╭─ Document segment

Welcome back to the Dittrick Museum Blog!
This month, the Wellcome Collection’s Object of the Month is celebrating a mainstay of health museums world-wide: the transparent anatomical model. In the write up, which explores the marred past of these devices in the war and post-war period–“a past that very few know about, a past that tells a story of redemption and new beginnings.”[1]
In the 1920s, the Deutsches-Hygiene-Museum in Dresden, Germany, created a fully operable model of the human body, depicting “the human body as a machine.” [2] A transparent female form was made to join him. Despite becoming part of East Germany after WWII, the museum continued to make these models into the late eighties. Some of the employees, however, did leave East Germany for the West, helping to create the Köln Krankenhaus Museum [1]. It was here that Dittrick’s own transparent woman–Juno–was “born”; Franz Tschaikart of Cologne, Germany, crafted her on commission from the original German Hygiene Museum.
Her original destination was the Cleveland Health Education Museum (CHEM), which opened in 1940 under the direction of Bruno Gebhardt (formerly of the German Hygiene Museum, 1927-35) and featured state-of-the-art health exhibitry, including Juno. In 1950, a friend of the Health Museum paid $15,000 to bring Juno to Cleveland. “She” first appeared in public on November 13, 1950, and a contest was held to name her. (‘Juno’, is named after the Roman goddess of women). In 2011, Juno moved to her present home in the Dittrick’s museum collection after being long entombed in her original packing crate. As the first transparent woman made in West Germany after the war, she has been–and remains–a kind of ambassador.

╰─

#### [Brief]
Can you resume the blog post above about Juno, the Dittrick Museum's transparent anatomical woman, picking up right after its final sentence?

╭─ Extracted records

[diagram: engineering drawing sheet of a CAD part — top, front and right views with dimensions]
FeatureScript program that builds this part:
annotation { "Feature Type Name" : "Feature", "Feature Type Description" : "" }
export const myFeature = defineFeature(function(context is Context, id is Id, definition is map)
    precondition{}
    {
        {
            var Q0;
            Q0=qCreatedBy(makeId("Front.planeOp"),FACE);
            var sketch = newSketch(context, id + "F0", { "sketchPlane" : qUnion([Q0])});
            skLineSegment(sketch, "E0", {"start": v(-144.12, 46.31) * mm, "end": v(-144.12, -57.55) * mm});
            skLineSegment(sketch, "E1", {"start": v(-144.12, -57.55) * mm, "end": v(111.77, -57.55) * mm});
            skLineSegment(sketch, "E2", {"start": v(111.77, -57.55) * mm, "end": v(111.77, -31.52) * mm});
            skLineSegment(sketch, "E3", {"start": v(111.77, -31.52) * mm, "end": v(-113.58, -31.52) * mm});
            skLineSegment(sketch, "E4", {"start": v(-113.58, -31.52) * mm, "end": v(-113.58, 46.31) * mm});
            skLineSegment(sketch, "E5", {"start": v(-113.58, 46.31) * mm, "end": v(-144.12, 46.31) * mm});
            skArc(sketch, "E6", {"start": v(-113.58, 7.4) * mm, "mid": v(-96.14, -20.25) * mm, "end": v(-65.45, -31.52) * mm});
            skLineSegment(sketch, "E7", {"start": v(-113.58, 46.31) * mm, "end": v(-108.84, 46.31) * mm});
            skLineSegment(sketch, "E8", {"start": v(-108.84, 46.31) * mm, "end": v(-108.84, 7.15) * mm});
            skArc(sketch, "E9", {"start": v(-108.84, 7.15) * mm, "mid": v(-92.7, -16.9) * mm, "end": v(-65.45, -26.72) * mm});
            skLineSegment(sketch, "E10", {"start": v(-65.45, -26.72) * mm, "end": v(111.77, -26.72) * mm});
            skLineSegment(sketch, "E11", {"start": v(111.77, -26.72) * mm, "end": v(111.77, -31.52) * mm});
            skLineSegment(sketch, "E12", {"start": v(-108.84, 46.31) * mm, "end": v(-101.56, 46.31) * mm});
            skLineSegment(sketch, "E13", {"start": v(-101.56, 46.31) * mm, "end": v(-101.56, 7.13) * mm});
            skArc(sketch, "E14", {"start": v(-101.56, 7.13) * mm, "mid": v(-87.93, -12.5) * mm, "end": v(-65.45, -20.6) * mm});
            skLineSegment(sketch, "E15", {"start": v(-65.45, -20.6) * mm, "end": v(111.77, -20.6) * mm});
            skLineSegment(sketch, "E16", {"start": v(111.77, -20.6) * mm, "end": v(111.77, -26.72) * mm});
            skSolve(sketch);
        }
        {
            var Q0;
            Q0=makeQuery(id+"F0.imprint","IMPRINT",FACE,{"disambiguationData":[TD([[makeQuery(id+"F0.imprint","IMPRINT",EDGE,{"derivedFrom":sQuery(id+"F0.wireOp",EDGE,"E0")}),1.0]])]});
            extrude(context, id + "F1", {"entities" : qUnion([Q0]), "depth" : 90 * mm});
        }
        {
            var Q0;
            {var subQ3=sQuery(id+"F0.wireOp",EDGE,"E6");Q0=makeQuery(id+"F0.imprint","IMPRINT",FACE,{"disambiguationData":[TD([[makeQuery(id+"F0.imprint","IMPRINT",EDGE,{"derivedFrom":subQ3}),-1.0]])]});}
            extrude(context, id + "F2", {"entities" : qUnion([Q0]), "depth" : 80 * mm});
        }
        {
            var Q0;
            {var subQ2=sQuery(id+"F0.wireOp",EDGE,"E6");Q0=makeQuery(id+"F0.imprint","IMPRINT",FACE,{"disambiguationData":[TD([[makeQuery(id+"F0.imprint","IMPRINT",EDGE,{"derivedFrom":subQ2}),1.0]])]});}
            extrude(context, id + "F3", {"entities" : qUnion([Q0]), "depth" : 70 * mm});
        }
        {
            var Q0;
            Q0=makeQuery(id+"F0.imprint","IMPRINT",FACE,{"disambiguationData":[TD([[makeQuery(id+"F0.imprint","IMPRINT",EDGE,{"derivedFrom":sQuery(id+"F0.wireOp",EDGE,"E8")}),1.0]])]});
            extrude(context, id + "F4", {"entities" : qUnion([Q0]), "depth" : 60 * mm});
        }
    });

╰─

#### [Exercise answer]
In all, the CHEM housed three Juno-like figures. Over the years they became a Cleveland icon, greeting generations of school kids on field trips to the museum. Sadly, CHEM (later known as HealthSpace Cleveland) closed in 2006 and a vestige of its exhibits and staff came over to the Cleveland Museum of Natural History in 2007. There they now now offer programming and exhibits to help understand the physiology and frailty of the human body, the sources of disease and the grounding of wellness. Another Juno welcomes museum visitors there.
Our Juno greets visitors as they enter, standing elegantly as a testament to transparent pedagogy. Interested in Juno and her male counterparts? Take a look at the Wellcome’s Object of the Month. You might also enjoy Klaus Vogel’s article: “The Transparent Man – Some comments on the history of a symbol,” in Robert Bud, et al, Manifesting Medicine: Bodies and Machines [Artefacts, Studies in the History of Science and Technology , Vol 1], Amsterdam, the Netherlands : Harwood Academic, 1999.